総合格闘技への誘いBACK NUMBER
PRIDE消滅の衝撃
text by
石塚隆Takashi Ishizuka
photograph byTomoki Momozono
posted2007/10/11 00:00
ついにこの日が来たか、というのが最初の印象だった。思ったよりも早い幕切れ……。
10月4日、PRIDEを運営するPRIDE FCワールドワイドの日本人社員20人が突然、解雇通告された。社長のジェイミー・ポラック氏から電話で一方的に伝えられたということだが、これにより日本の総合格闘技を牽引してきた象徴的なリングが、10月11日の旗揚げ10周年を待たずに事実上姿を消すことになった。ドリーム・ステージ・エンターテインメント(以下DSE)からUFCオーナーのロレンゾ・フェフィータへPRIDEの全権譲渡が発表されたのは3月27日のこと。しかし、その後開催された大会は4月8日の『PRIDE.34』だけ。この大会は以前から予定されていたイベントなので、新会社であるPRIDE FCワールドワイドが運営したとは言いづらく、結局のところ何の大会も実績も残せないまま、新体制になったはずのPRIDEは、わずか半年ほどで消滅してしまったことになる。

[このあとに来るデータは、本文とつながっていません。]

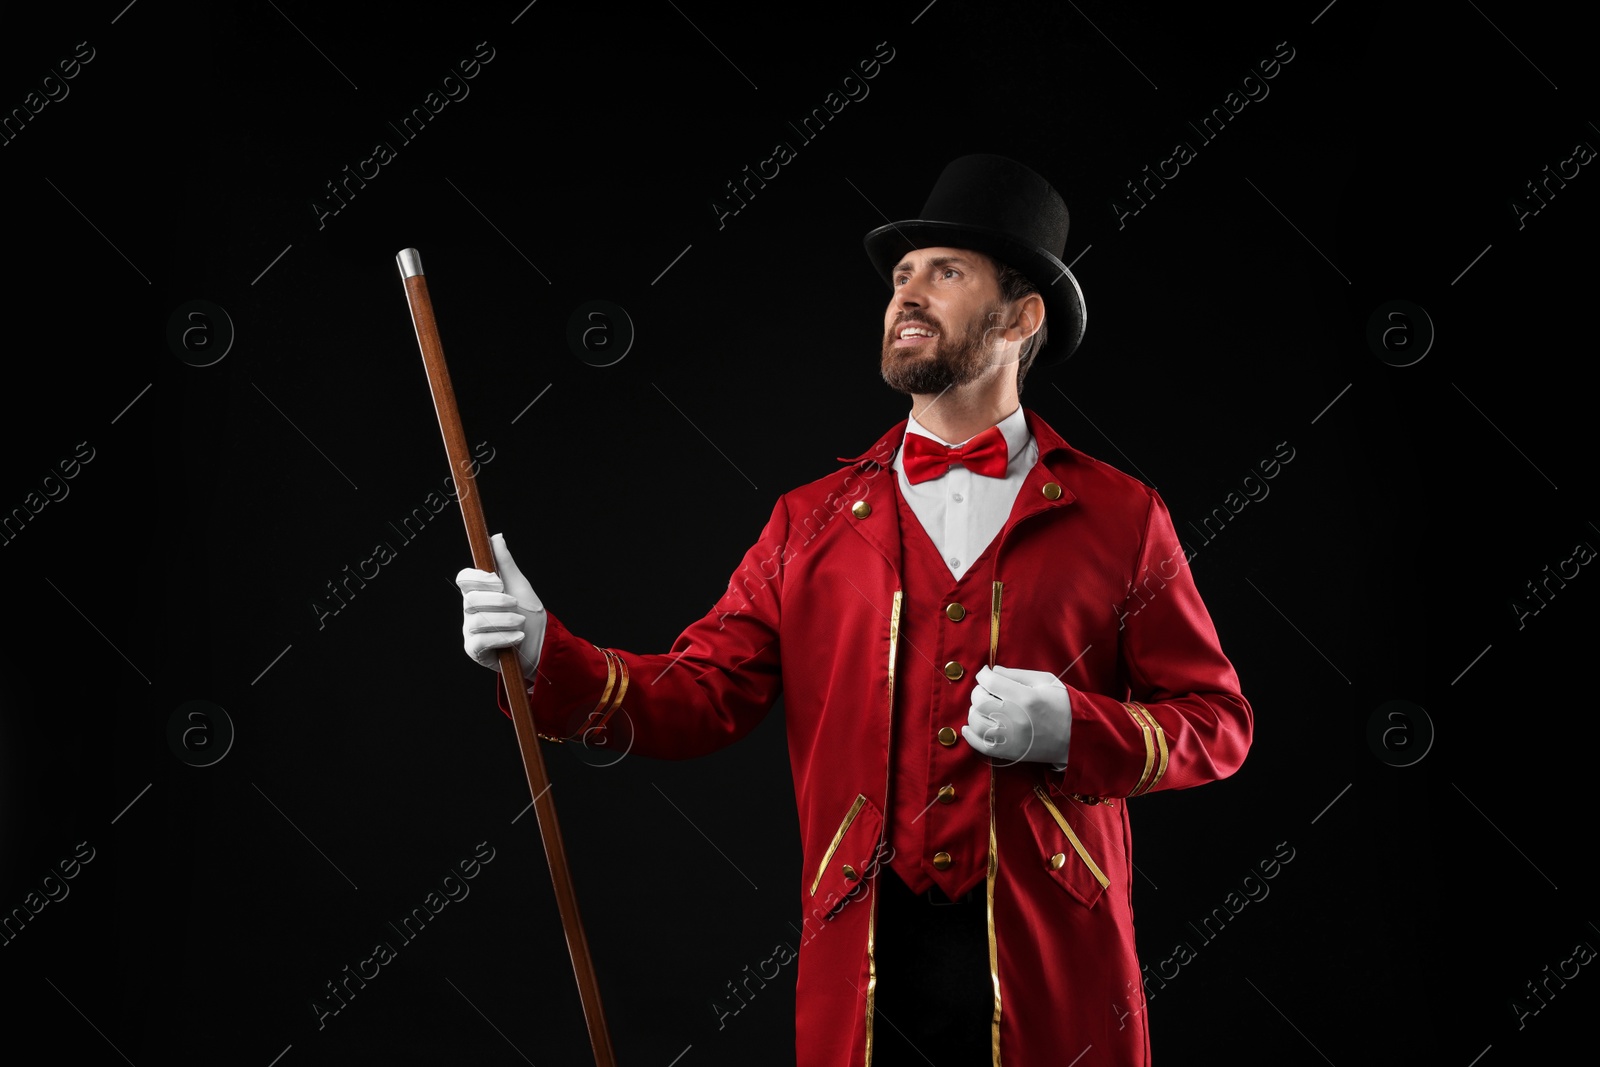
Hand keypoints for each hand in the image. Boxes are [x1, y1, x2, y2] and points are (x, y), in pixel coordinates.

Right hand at [456, 532, 545, 680]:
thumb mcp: (520, 586)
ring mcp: (470, 630)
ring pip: (478, 621)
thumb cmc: (528, 614)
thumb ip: (506, 563)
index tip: (499, 582)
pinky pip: (481, 641)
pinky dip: (502, 637)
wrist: (540, 644)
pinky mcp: (475, 649)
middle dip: (498, 602)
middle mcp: (471, 610)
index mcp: (479, 591)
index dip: (479, 579)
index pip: (464, 579)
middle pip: (471, 600)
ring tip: (521, 624)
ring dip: (505, 621)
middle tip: (515, 605)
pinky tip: (517, 637)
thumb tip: (496, 537)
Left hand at [961, 665, 1071, 767]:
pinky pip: (980, 745)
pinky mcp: (1008, 753)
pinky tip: (970, 726)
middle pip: (980, 700)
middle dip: (979, 690)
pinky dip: (970, 734)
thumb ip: (1017, 674)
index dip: (983, 674)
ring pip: (976, 721)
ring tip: (984, 706)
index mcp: (1026, 698)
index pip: (990, 682)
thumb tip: (992, 671)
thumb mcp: (1046, 682)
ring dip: (975, 710)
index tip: (986, 674)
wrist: (1077, 738)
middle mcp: (1015, 718)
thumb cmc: (1063, 705)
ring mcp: (1010, 738)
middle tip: (987, 689)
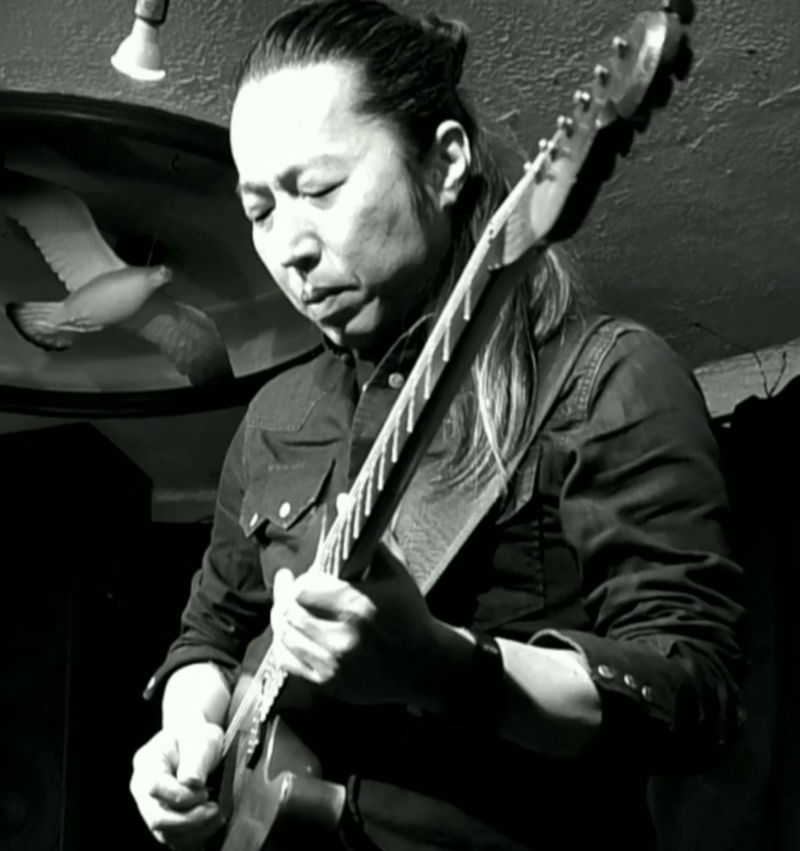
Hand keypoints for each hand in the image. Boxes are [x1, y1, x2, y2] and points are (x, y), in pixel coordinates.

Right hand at [130, 720, 224, 850]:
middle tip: (214, 807)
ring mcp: (150, 807)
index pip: (154, 787)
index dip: (180, 795)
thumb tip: (191, 783)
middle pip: (156, 817)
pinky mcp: (164, 821)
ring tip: (217, 814)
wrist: (196, 743)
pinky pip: (175, 839)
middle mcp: (142, 789)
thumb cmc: (197, 737)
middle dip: (189, 818)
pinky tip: (213, 823)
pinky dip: (195, 837)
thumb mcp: (201, 738)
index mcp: (147, 763)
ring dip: (195, 831)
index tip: (204, 790)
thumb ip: (195, 759)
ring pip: (165, 834)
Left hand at [270, 504, 444, 707]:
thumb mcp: (395, 571)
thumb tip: (343, 500)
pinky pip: (289, 663)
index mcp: (358, 606)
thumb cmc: (410, 612)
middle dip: (284, 596)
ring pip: (285, 637)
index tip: (305, 574)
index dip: (298, 581)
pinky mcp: (329, 684)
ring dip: (282, 619)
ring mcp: (334, 664)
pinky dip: (284, 645)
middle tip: (286, 583)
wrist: (425, 664)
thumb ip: (368, 538)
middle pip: (289, 613)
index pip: (303, 590)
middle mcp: (343, 637)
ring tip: (287, 606)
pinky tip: (290, 633)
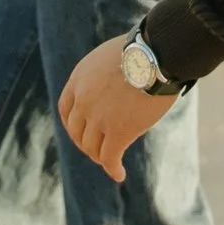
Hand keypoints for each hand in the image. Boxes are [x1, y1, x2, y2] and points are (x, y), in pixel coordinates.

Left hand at [59, 35, 175, 183]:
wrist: (157, 54)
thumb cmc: (144, 50)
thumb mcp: (111, 55)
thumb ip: (104, 74)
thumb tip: (116, 84)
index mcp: (79, 79)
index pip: (66, 109)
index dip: (72, 124)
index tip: (81, 131)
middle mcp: (83, 101)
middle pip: (77, 132)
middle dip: (86, 143)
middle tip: (98, 149)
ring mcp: (99, 118)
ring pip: (92, 148)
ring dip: (100, 157)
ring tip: (111, 161)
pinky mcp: (119, 132)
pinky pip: (109, 158)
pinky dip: (113, 169)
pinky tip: (119, 174)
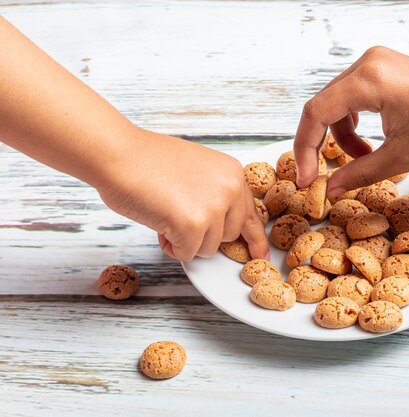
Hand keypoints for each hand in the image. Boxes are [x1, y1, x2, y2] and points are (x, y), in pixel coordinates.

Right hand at [97, 129, 268, 261]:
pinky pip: (186, 253)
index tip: (259, 254)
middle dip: (204, 234)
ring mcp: (214, 207)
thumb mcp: (197, 170)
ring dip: (185, 241)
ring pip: (209, 248)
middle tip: (178, 216)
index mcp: (232, 173)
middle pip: (229, 235)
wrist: (118, 155)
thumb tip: (220, 224)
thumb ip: (214, 193)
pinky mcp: (193, 225)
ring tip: (165, 215)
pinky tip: (158, 225)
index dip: (254, 237)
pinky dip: (170, 246)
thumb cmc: (147, 161)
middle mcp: (230, 189)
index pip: (251, 213)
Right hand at [293, 46, 408, 196]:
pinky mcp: (389, 68)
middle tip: (323, 177)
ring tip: (364, 159)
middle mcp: (370, 62)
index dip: (305, 150)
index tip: (307, 180)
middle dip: (321, 144)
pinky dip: (355, 122)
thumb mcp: (401, 158)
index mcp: (370, 78)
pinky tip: (371, 142)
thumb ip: (357, 174)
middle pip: (324, 106)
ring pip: (339, 102)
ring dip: (342, 135)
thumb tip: (328, 190)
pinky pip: (356, 96)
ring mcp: (379, 62)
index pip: (316, 113)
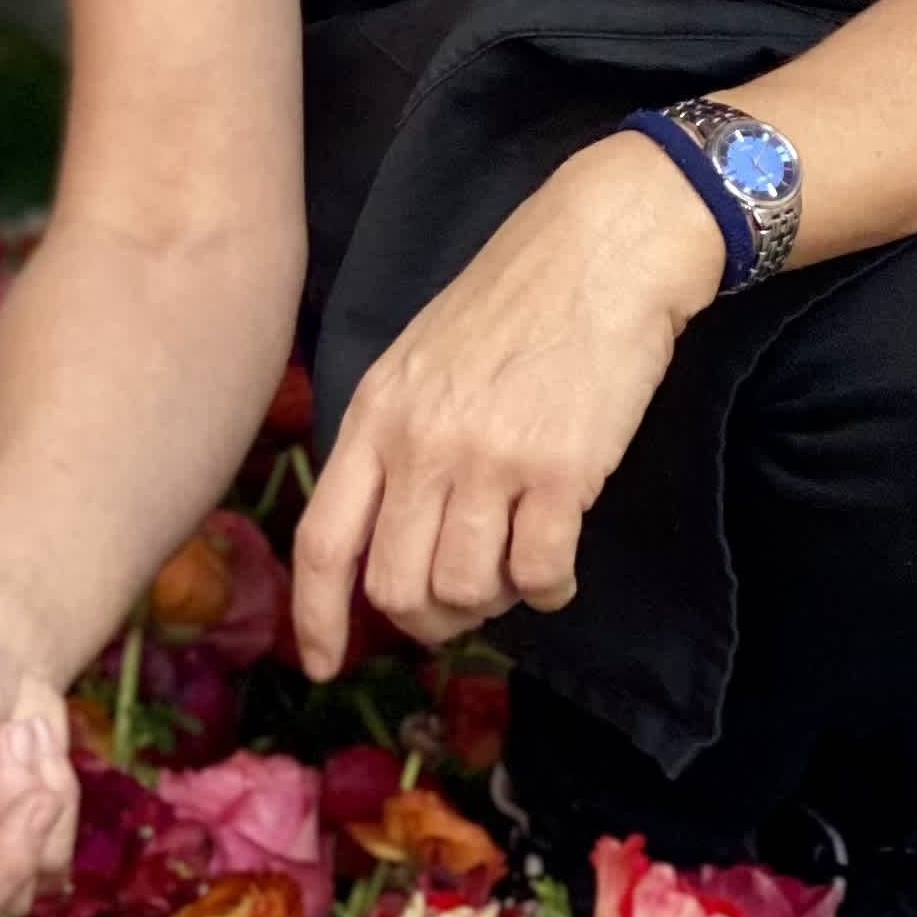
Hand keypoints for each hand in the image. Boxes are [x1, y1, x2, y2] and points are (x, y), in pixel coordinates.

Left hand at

誰がこんな結末を予想していただろうか。UFCとの全面対決を謳い、格闘技ワールドシリーズといった大きなアドバルーンを揚げておきながらのこの結末。期待していたファンを置き去りにした後味の悪い幕切れだ。なかなか開催が決まらない大会、その一方で母体が一緒のUFCなどに続々と流出していく有力選手たち。これはまるで外資系ファンドが日本企業を買い漁り、それらを解体し売却することで利益をあげる、いわゆる“ハゲタカ”の構造と一緒ではないか。PRIDEは人気やブームといった要因ではなく、経営の理論の元、半ば強制的にその歴史にピリオドを打ってしまった……。
とまあ憤ってみるものの、経営側にも様々な事情があったようだ。
例えば3月に買収を発表したものの、実際には法的手続きや内部調整ですったもんだがあり、結局PRIDEを買収できたのは5月下旬のことだったという。
それに付随し、体制が固まらない以上、大会開催のアナウンスはできず、そうこうしているうちに選手たちがボードックなど他団体へと流出し始めた。オーナーサイドは自分たちの身を守るために、流出を阻止すべく有力選手たちにUFCで戦うことを進言し契約するに至ったという。まだ動き出せないPRIDEよりも、すでにハードとして完成しているUFCへ招いたほうが選手にとってもオーナーサイドにとってもメリットがある。しかしその結果、実力のある選手は一部の選手を残しほとんどPRIDEから去っていってしまった。
そして最大のネックは、地上波放送の契約がとれなかったことだった。豊潤なテレビマネーなしでは運営や経営は難しいとの判断があったようで、DSEも地上波放送を失ってからその勢力を削がれたことを考えれば当然のこと。ならばペイパービューもあるじゃないかといった意見もあるが、アメリカと比べその規模は雲泥の差であり、やはりK−1などを見てもわかるように日本で商売をするならば地上波放送は不可欠なのである。
オーナーのフェティータ氏は、これまでテレビ中継さえ取れれば事態は好転すると言っていたが、結果的には過去DSEがやってきたことでテレビ中継の契約が取れないとも語っており、今回の結末は日本の放送事業の壁に阻まれたギブアップ宣言ととってもいいだろう。
さて、気になるのは青木真也などPRIDEの再開を熱望していた選手たちはもちろんであるが、解雇された社員がどうするかである。中にはPRIDE創成期から団体を支え、選手たちから絶大な信用を得ている人物も含まれている。今回の結末を見るにあたり、逆説的に考えれば資本力がありテレビがつけば何か事が起こせるということになる。そう簡単ではないのは分かっているが、解雇された社員たちの動向に注目したい。